To me, what’s different is the constant drumbeat, the hammer of individual actions alongside a barrage of media messages that suggest race is an issue in our national and local politics, that it somehow deserves to be an issue, and the subtle messaging that anyone who isn’t white as snow is dangerous. It’s irresponsible, it’s incendiary, and it’s personal.
Maybe it’s time for the President to do a reprise of his 2008 speech on race. Maybe we all should start being honest about the damage done every time a tea partier stands up with a sign like this one. Or these.
Jonathan Weiler has written quite a bit on how race is used by the right as a tool to define the President as a scary black person. It’s a cynical and deeply destructive tactic, which they’re using as a political wedge just like they’ve used religion and abortion in the past. Mind you, the architects of the scheme aren’t in the least bit afraid. They simply understand what reaching into others’ fears means in terms of their own political gain.
The problem, of course, is the message and tacit permission to all those folks who truly are afraid of someone who looks different from them. It invites them to be as hateful as they please, and by reinforcing the message over and over again, it plays out in other less directly related contexts.

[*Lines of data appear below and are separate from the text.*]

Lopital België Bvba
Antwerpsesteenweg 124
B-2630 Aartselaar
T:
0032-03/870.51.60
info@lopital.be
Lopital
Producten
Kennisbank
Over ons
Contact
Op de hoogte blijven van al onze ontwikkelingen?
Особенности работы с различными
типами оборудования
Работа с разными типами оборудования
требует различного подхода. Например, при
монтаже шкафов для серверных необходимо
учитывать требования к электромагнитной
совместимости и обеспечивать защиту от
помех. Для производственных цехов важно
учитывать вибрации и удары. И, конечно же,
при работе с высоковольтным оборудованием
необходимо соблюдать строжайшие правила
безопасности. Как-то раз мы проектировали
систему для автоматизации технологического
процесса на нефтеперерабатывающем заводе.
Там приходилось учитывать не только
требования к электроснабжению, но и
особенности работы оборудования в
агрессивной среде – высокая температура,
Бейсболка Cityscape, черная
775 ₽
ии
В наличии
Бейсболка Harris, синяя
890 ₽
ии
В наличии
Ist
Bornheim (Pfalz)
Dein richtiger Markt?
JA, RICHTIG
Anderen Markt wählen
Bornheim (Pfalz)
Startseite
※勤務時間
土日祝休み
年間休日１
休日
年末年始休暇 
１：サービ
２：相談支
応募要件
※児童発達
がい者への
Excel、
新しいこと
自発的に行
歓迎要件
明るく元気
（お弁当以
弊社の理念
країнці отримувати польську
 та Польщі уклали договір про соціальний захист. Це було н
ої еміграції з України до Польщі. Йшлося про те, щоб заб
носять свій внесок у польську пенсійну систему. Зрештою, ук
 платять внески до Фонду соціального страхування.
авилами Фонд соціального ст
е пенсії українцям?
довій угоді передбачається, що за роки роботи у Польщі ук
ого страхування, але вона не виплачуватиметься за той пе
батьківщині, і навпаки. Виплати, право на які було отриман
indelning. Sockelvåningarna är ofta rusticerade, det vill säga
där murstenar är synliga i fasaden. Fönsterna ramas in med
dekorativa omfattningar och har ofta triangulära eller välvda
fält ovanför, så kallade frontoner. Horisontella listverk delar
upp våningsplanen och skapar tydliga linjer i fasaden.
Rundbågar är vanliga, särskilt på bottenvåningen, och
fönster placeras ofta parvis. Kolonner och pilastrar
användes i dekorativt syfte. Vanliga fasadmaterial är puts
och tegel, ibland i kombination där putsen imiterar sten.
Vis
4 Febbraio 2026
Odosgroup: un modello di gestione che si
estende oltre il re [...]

I believe we’re seeing that here in our little conservative conclave that also happens to have more folks with brown skin than folks with white skin. that reach into irrational, base fear appeals to a deeper, unspoken fear some have about their own identity in an increasingly diverse world.
In fact, that effort – to de-legitimize brown skin as a fundamental part of the American fabric – has become a core feature of the contemporary right (or at least, to make sure brown skin knows its proper place). It’s at the heart of the insane birther movement – the entirely baseless claim that the current president was not born in America. Needless to say, Obama’s place of birth isn’t the problem. It’s the double indignity of a mixed race, brown-skinned man with a Kenyan father insisting on the proposition that the government can, and should, do something to aid those less fortunate, including many who do not fit the right-wing’s view of authentic Americans.
If media, bloggers, and commenters paid no attention to the overtly racist message of the tea party people, who would be harmed? It seems to me that blending pent-up populist anger with hot buttered racism is a recipe for disaster. Indeed, that’s exactly what threatened to play out yesterday morning at my daughter’s school.
I’d much rather call it what it is, deal with it straight up, reject the politics of fear and go back to the language of hope. Have you noticed how the hope message was hijacked by both left AND right with the willing assistance of our mainstream media? It’s time to reject the fear frame and its use as a dividing line for our country, our communities, and even the small little group of students who attend Ms. Dancer’s school.
Hope isn’t something to ridicule. It motivates. It invites success, not failure. Being afraid is a waste. This was why I did send Ms. Dancer to school after being reassured that police would be high-profile on the campus. It’s why I bit back my own jumpy instincts when the anti-scarecrow firecrackers in the field across the street went off right when we arrived. It’s why I let her text me but kept telling her we weren’t going to live in fear of people who were our neighbors and so we were both going to face our fears head-on. Which we did, and I’d say fear of a stray bullet is far more powerful than fear of someone’s skin color.
That’s really the choice, isn’t it? Being afraid or being bold? Hope comes with boldness. Fear brings timidity. Why choose timidity, especially in these times?